(Beginning of Selected extract)

2.4. Polymer Response

Figure 5 shows the averaged true stress–strain curves for PEEK and PR520. In order to obtain a representative trend, each test was repeatedly conducted for at least five times. The shadow in each curve gives the upper and lower bounds from the repetitions at that load condition.
The elastic modulus is obtained from the initial straight slope, giving a value of 4.334 GPa for PEEK and 4.278 GPa for PR520. According to the analysed data, the viscoelastic response in both polymers is barely observed. Both polymers exhibit a clear peak rate-dependent yield stress, and similar peak yield stresses are found for both polymers at different strain rates. After the peak stress, PEEK develops a relatively constant plastic flow. However, PR520 presents a prominent post-peak strain softening followed by a remarkable nonlinear stress increase beyond the strain of 0.4. This nonlinear increase, also observed by other authors [31], is due to the rubbery effect causing reorientation of the polymer chains, which dominates the material response at the large strain range [32]. PEEK does not show this rubbery response because its molecular chains are less capable of generating this reorientation in the investigated strain range.
The stress–strain curves in both polymers at high strain rate experience a dropping trend that intersects their response at a lower strain rate. This behaviour is attributed to the thermal softening and has also been reported in another epoxy resin under compression [31]. Under high speed compression, the test duration is very short and heat generated from the plastic dissipation cannot be exchanged with the environment. This non-released heat degrades the material properties causing the softening at large strains.
Figure 6 shows the specimens of PEEK and PR520 after the tests at different strain rates. Although both polymers underwent significant deformation, it is worth mentioning that PEEK did not experience failure at any strain rate and the morphology of both ends is conserved. This can be attributed to the recrystallization process, which caused a change in the microstructure on the ends and edges compared to the inner regions. However, PR520 specimens were crushed, generating a multitude of small fragments in all cases. Figure 6 depicts the crushed PR520 specimens, where the cylinders were fully destroyed and their integrity cannot be preserved as in the PEEK specimens.

(End of Selected extract)
(Beginning of Excerpted records)

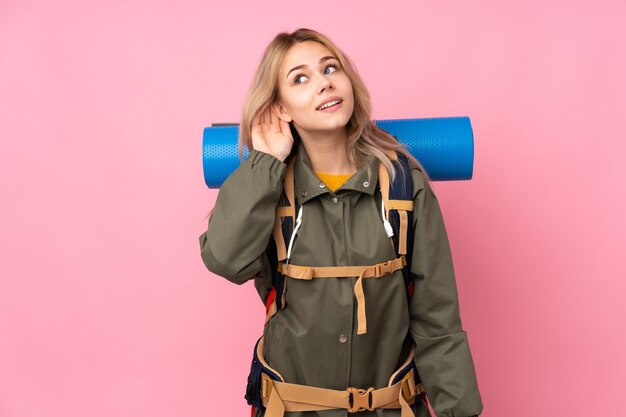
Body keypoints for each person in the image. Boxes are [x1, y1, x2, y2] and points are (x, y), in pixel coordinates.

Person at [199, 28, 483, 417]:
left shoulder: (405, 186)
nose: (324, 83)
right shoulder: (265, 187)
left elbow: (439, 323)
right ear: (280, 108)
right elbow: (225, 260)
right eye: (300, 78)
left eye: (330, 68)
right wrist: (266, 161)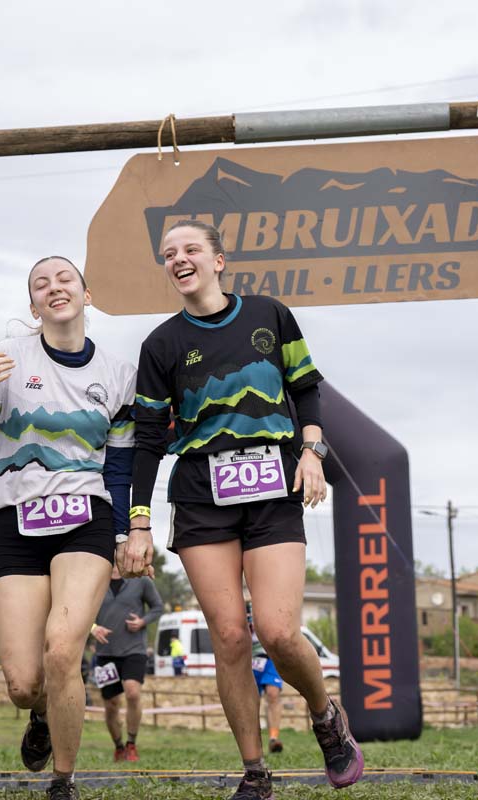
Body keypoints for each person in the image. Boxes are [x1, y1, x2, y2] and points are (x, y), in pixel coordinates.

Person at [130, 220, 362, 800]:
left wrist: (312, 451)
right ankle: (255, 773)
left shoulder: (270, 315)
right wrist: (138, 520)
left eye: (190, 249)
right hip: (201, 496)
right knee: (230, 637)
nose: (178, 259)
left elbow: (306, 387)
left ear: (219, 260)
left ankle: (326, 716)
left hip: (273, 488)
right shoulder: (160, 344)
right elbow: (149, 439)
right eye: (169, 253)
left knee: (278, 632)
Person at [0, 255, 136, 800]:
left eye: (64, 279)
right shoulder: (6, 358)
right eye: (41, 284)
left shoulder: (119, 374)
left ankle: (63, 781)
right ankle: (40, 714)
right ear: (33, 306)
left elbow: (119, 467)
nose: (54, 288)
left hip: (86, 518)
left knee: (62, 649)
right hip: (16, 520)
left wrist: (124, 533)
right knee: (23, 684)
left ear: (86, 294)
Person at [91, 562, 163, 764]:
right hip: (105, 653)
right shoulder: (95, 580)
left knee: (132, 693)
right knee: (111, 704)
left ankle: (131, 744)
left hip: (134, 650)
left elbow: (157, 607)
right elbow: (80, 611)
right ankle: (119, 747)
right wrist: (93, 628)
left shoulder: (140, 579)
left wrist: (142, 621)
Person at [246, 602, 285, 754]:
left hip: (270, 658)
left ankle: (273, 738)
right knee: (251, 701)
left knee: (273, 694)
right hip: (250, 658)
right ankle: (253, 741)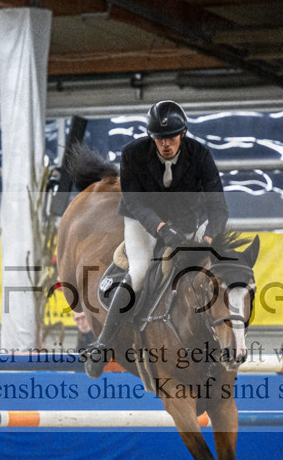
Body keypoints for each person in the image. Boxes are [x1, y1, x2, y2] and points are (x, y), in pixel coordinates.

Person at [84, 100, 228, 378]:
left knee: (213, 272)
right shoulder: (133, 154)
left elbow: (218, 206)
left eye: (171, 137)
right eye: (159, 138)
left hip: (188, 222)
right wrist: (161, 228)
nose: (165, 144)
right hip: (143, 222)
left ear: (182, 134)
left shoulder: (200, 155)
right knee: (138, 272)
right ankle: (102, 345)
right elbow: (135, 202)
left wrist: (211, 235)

(End of Excerpted records)

Using the information >>
A - Copy out the polymer response section from "Figure 5 shows" to "that load condition.".
B - What elastic modulus does the polymer response section report for PEEK?

Answer set >>
A -
Figure 5 shows the averaged true stress–strain curves for PEEK and PR520. In order to obtain a representative trend, each test was repeatedly conducted for at least five times. The shadow in each curve gives the upper and lower bounds from the repetitions at that load condition.

B - The elastic modulus for PEEK is 4.334 GPa.